(SOURCE DATA)
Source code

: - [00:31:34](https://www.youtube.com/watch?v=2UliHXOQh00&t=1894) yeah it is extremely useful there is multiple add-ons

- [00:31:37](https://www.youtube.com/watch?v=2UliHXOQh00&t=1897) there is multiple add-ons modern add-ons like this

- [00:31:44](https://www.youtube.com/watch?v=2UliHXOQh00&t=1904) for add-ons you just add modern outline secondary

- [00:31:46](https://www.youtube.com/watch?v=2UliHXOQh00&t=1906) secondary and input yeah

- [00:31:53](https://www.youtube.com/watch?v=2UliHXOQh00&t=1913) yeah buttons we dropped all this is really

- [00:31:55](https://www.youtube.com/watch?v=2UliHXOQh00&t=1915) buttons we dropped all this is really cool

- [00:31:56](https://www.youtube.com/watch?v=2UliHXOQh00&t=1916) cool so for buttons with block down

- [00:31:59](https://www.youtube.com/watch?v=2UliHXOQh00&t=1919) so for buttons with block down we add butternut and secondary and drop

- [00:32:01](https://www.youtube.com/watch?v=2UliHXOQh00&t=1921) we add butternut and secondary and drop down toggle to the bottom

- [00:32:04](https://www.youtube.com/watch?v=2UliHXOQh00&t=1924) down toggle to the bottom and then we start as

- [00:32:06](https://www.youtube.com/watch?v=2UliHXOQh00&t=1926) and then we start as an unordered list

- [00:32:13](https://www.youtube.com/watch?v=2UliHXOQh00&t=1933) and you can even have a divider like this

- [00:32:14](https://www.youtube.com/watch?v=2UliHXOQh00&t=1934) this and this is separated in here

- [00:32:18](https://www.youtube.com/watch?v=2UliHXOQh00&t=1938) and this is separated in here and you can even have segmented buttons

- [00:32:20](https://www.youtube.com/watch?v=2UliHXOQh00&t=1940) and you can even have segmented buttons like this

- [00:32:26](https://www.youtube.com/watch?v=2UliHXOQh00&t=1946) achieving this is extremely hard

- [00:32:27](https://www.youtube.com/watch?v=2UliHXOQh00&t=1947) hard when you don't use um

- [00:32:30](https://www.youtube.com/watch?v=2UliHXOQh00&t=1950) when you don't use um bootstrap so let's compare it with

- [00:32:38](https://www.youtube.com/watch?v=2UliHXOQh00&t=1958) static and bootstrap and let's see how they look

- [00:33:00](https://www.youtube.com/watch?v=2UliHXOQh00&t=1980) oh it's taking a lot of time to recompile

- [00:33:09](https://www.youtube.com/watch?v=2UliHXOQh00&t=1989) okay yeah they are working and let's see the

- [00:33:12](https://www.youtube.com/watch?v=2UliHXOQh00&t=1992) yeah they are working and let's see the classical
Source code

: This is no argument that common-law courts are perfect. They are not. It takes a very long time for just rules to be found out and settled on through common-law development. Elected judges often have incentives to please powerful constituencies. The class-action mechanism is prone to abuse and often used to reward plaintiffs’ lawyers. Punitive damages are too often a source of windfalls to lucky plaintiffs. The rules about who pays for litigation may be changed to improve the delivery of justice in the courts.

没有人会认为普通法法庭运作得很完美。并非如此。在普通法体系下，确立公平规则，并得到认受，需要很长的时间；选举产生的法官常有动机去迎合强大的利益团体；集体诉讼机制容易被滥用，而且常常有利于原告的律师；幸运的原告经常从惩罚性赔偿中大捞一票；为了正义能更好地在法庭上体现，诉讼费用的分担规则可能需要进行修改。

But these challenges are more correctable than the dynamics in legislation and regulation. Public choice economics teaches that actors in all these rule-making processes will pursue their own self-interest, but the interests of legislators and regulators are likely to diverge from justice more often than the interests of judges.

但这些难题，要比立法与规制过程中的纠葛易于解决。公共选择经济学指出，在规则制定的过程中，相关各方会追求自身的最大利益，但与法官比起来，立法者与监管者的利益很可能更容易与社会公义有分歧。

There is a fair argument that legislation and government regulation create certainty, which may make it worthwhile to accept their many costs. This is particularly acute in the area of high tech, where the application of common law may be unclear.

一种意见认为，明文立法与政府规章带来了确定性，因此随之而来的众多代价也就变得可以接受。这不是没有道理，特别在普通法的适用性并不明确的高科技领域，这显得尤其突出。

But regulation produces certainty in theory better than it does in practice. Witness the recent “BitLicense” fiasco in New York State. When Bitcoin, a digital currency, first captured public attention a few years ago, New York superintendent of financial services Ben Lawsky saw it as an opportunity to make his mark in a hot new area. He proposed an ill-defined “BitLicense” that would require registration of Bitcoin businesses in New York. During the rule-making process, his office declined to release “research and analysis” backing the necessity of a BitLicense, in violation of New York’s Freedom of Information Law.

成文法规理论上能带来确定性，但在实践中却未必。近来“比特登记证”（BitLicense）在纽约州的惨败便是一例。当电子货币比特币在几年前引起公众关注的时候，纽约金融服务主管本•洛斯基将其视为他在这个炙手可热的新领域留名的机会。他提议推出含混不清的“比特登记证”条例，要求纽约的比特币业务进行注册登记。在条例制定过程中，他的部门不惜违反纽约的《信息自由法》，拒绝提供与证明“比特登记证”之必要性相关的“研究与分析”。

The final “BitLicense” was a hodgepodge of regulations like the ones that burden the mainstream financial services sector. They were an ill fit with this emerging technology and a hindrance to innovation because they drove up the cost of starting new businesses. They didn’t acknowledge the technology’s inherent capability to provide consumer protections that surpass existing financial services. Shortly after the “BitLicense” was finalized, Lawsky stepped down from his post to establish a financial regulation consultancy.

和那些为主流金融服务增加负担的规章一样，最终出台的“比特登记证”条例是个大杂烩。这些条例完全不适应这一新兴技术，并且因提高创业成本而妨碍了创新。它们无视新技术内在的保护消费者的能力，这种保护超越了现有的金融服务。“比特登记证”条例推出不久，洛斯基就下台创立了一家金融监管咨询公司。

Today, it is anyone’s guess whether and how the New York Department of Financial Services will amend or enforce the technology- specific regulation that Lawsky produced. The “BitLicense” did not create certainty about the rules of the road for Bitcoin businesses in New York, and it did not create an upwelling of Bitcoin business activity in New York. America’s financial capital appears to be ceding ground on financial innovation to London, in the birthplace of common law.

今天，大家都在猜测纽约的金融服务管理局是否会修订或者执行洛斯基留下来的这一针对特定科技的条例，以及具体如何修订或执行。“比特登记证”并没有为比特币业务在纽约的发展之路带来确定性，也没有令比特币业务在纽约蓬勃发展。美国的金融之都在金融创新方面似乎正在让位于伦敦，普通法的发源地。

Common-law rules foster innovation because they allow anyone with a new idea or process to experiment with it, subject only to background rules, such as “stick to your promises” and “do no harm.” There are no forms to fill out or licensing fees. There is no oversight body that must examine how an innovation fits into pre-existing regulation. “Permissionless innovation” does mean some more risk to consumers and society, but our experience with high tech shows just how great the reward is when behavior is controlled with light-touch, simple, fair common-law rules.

(TASK)
Please repeat the listing above in full and exactly.

(SOLUTION FOR THIS PROBLEM)
Source code

: - [00:31:34](https://www.youtube.com/watch?v=2UliHXOQh00&t=1894) yeah it is extremely useful there is multiple add-ons

- [00:31:37](https://www.youtube.com/watch?v=2UliHXOQh00&t=1897) there is multiple add-ons modern add-ons like this

- [00:31:44](https://www.youtube.com/watch?v=2UliHXOQh00&t=1904) for add-ons you just add modern outline secondary

- [00:31:46](https://www.youtube.com/watch?v=2UliHXOQh00&t=1906) secondary and input yeah

- [00:31:53](https://www.youtube.com/watch?v=2UliHXOQh00&t=1913) yeah buttons we dropped all this is really

- [00:31:55](https://www.youtube.com/watch?v=2UliHXOQh00&t=1915) buttons we dropped all this is really cool

- [00:31:56](https://www.youtube.com/watch?v=2UliHXOQh00&t=1916) cool so for buttons with block down

- [00:31:59](https://www.youtube.com/watch?v=2UliHXOQh00&t=1919) so for buttons with block down we add butternut and secondary and drop

- [00:32:01](https://www.youtube.com/watch?v=2UliHXOQh00&t=1921) we add butternut and secondary and drop down toggle to the bottom

- [00:32:04](https://www.youtube.com/watch?v=2UliHXOQh00&t=1924) down toggle to the bottom and then we start as

- [00:32:06](https://www.youtube.com/watch?v=2UliHXOQh00&t=1926) and then we start as an unordered list

- [00:32:13](https://www.youtube.com/watch?v=2UliHXOQh00&t=1933) and you can even have a divider like this

- [00:32:14](https://www.youtube.com/watch?v=2UliHXOQh00&t=1934) this and this is separated in here

- [00:32:18](https://www.youtube.com/watch?v=2UliHXOQh00&t=1938) and this is separated in here and you can even have segmented buttons

- [00:32:20](https://www.youtube.com/watch?v=2UliHXOQh00&t=1940) and you can even have segmented buttons like this

- [00:32:26](https://www.youtube.com/watch?v=2UliHXOQh00&t=1946) achieving this is extremely hard

- [00:32:27](https://www.youtube.com/watch?v=2UliHXOQh00&t=1947) hard when you don't use um

- [00:32:30](https://www.youtube.com/watch?v=2UliHXOQh00&t=1950) when you don't use um bootstrap so let's compare it with

- [00:32:38](https://www.youtube.com/watch?v=2UliHXOQh00&t=1958) static and bootstrap and let's see how they look

- [00:33:00](https://www.youtube.com/watch?v=2UliHXOQh00&t=1980) oh it's taking a lot of time to recompile

- [00:33:09](https://www.youtube.com/watch?v=2UliHXOQh00&t=1989) okay yeah they are working and let's see the

- [00:33:12](https://www.youtube.com/watch?v=2UliHXOQh00&t=1992) yeah they are working and let's see the classical
Source code

: This is no argument that common-law courts are perfect. They are not. It takes a very long time for just rules to be found out and settled on through common-law development. Elected judges often have incentives to please powerful constituencies. The class-action mechanism is prone to abuse and often used to reward plaintiffs’ lawyers. Punitive damages are too often a source of windfalls to lucky plaintiffs. The rules about who pays for litigation may be changed to improve the delivery of justice in the courts.

没有人会认为普通法法庭运作得很完美。并非如此。在普通法体系下，确立公平规则，并得到认受，需要很长的时间；选举产生的法官常有动机去迎合强大的利益团体；集体诉讼机制容易被滥用，而且常常有利于原告的律师；幸运的原告经常从惩罚性赔偿中大捞一票；为了正义能更好地在法庭上体现，诉讼费用的分担规则可能需要进行修改。

But these challenges are more correctable than the dynamics in legislation and regulation. Public choice economics teaches that actors in all these rule-making processes will pursue their own self-interest, but the interests of legislators and regulators are likely to diverge from justice more often than the interests of judges.

但这些难题，要比立法与规制过程中的纠葛易于解决。公共选择经济学指出，在规则制定的过程中，相关各方会追求自身的最大利益，但与法官比起来，立法者与监管者的利益很可能更容易与社会公义有分歧。

There is a fair argument that legislation and government regulation create certainty, which may make it worthwhile to accept their many costs. This is particularly acute in the area of high tech, where the application of common law may be unclear.

一种意见认为，明文立法与政府规章带来了确定性，因此随之而来的众多代价也就变得可以接受。这不是没有道理，特别在普通法的适用性并不明确的高科技领域，这显得尤其突出。

But regulation produces certainty in theory better than it does in practice. Witness the recent “BitLicense” fiasco in New York State. When Bitcoin, a digital currency, first captured public attention a few years ago, New York superintendent of financial services Ben Lawsky saw it as an opportunity to make his mark in a hot new area. He proposed an ill-defined “BitLicense” that would require registration of Bitcoin businesses in New York. During the rule-making process, his office declined to release “research and analysis” backing the necessity of a BitLicense, in violation of New York’s Freedom of Information Law.

成文法规理论上能带来确定性，但在实践中却未必。近来“比特登记证”（BitLicense）在纽约州的惨败便是一例。当电子货币比特币在几年前引起公众关注的时候，纽约金融服务主管本•洛斯基将其视为他在这个炙手可热的新领域留名的机会。他提议推出含混不清的“比特登记证”条例，要求纽约的比特币业务进行注册登记。在条例制定过程中，他的部门不惜违反纽约的《信息自由法》，拒绝提供与证明“比特登记证”之必要性相关的“研究与分析”。

The final “BitLicense” was a hodgepodge of regulations like the ones that burden the mainstream financial services sector. They were an ill fit with this emerging technology and a hindrance to innovation because they drove up the cost of starting new businesses. They didn’t acknowledge the technology’s inherent capability to provide consumer protections that surpass existing financial services. Shortly after the “BitLicense” was finalized, Lawsky stepped down from his post to establish a financial regulation consultancy.

和那些为主流金融服务增加负担的规章一样，最终出台的“比特登记证”条例是个大杂烩。这些条例完全不适应这一新兴技术，并且因提高创业成本而妨碍了创新。它们无视新技术内在的保护消费者的能力，这种保护超越了现有的金融服务。“比特登记证”条例推出不久，洛斯基就下台创立了一家金融监管咨询公司。

Today, it is anyone’s guess whether and how the New York Department of Financial Services will amend or enforce the technology- specific regulation that Lawsky produced. The “BitLicense” did not create certainty about the rules of the road for Bitcoin businesses in New York, and it did not create an upwelling of Bitcoin business activity in New York. America’s financial capital appears to be ceding ground on financial innovation to London, in the birthplace of common law.

今天，大家都在猜测纽约的金融服务管理局是否会修订或者执行洛斯基留下来的这一针对特定科技的条例，以及具体如何修订或执行。“比特登记证”并没有为比特币业务在纽约的发展之路带来确定性，也没有令比特币业务在纽约蓬勃发展。美国的金融之都在金融创新方面似乎正在让位于伦敦，普通法的发源地。

Common-law rules foster innovation because they allow anyone with a new idea or process to experiment with it, subject only to background rules, such as “stick to your promises” and “do no harm.” There are no forms to fill out or licensing fees. There is no oversight body that must examine how an innovation fits into pre-existing regulation. “Permissionless innovation” does mean some more risk to consumers and society, but our experience with high tech shows just how great the reward is when behavior is controlled with light-touch, simple, fair common-law rules.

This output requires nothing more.